## WHAT YOU WILL DO
Beginning with the line that contains "Figure 8. Detected layout of STR 2", copy each subsequent line of the data below through the last one, including both ends but not the pictures.

## RECORDED INFORMATION
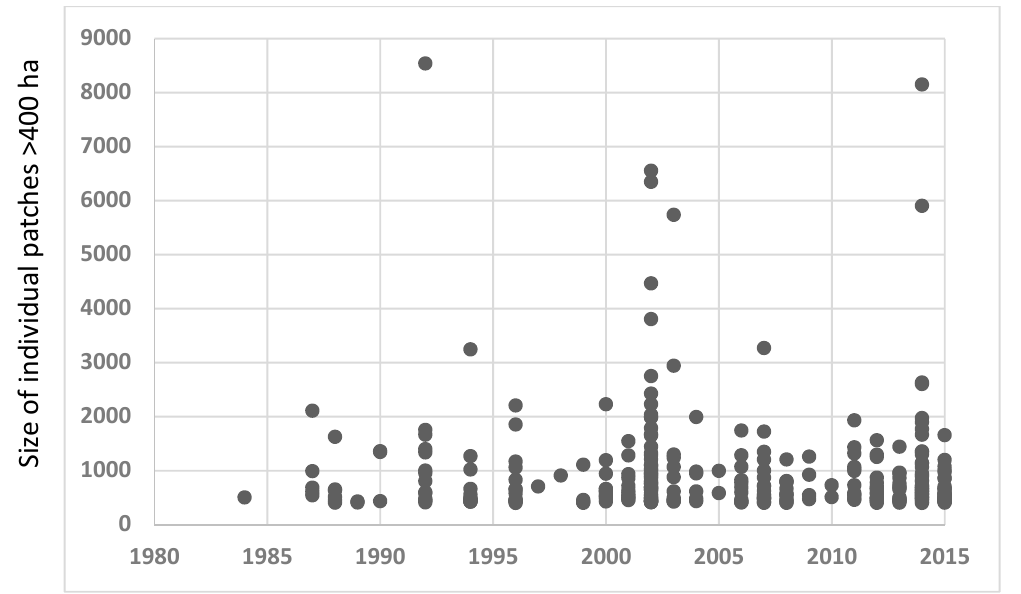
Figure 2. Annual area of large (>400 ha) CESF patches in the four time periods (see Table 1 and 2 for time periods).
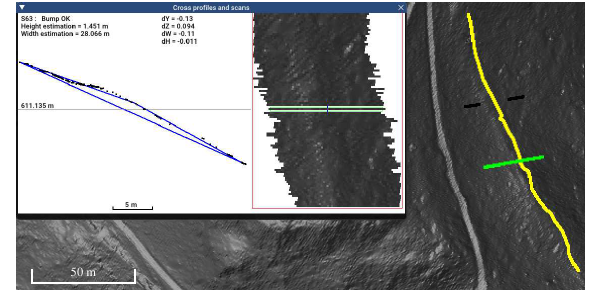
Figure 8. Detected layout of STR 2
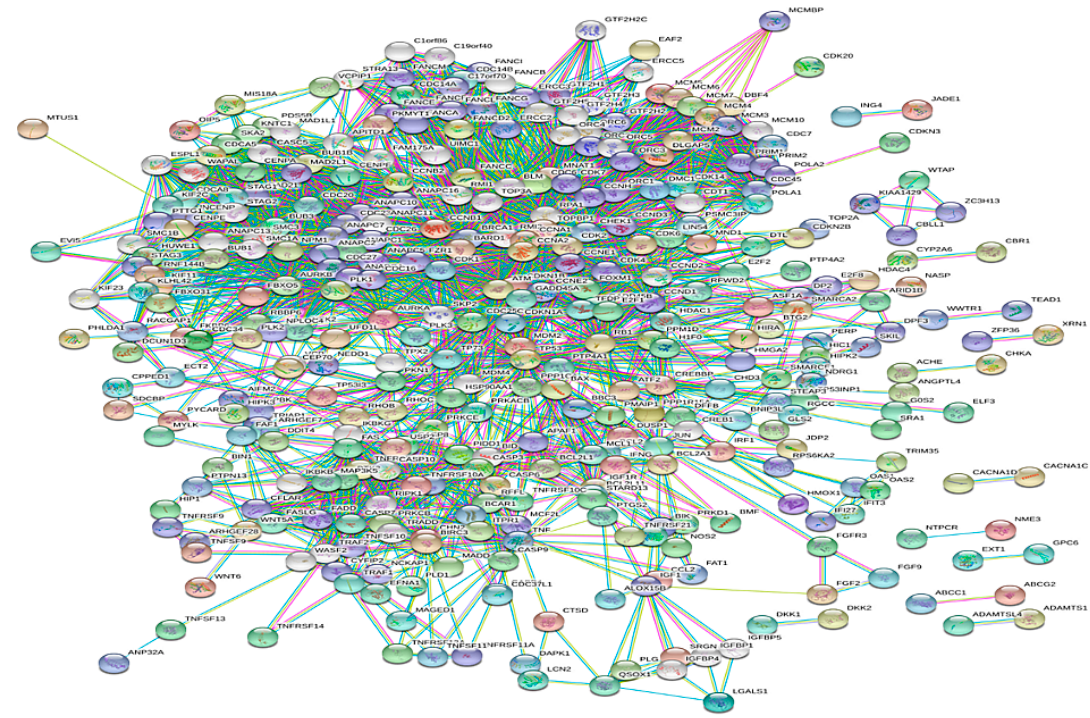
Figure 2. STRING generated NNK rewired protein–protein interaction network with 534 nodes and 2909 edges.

## OUTPUT BELOW
Figure 8. Detected layout of STR 2
Figure 2. STRING generated NNK rewired protein–protein interaction network with 534 nodes and 2909 edges.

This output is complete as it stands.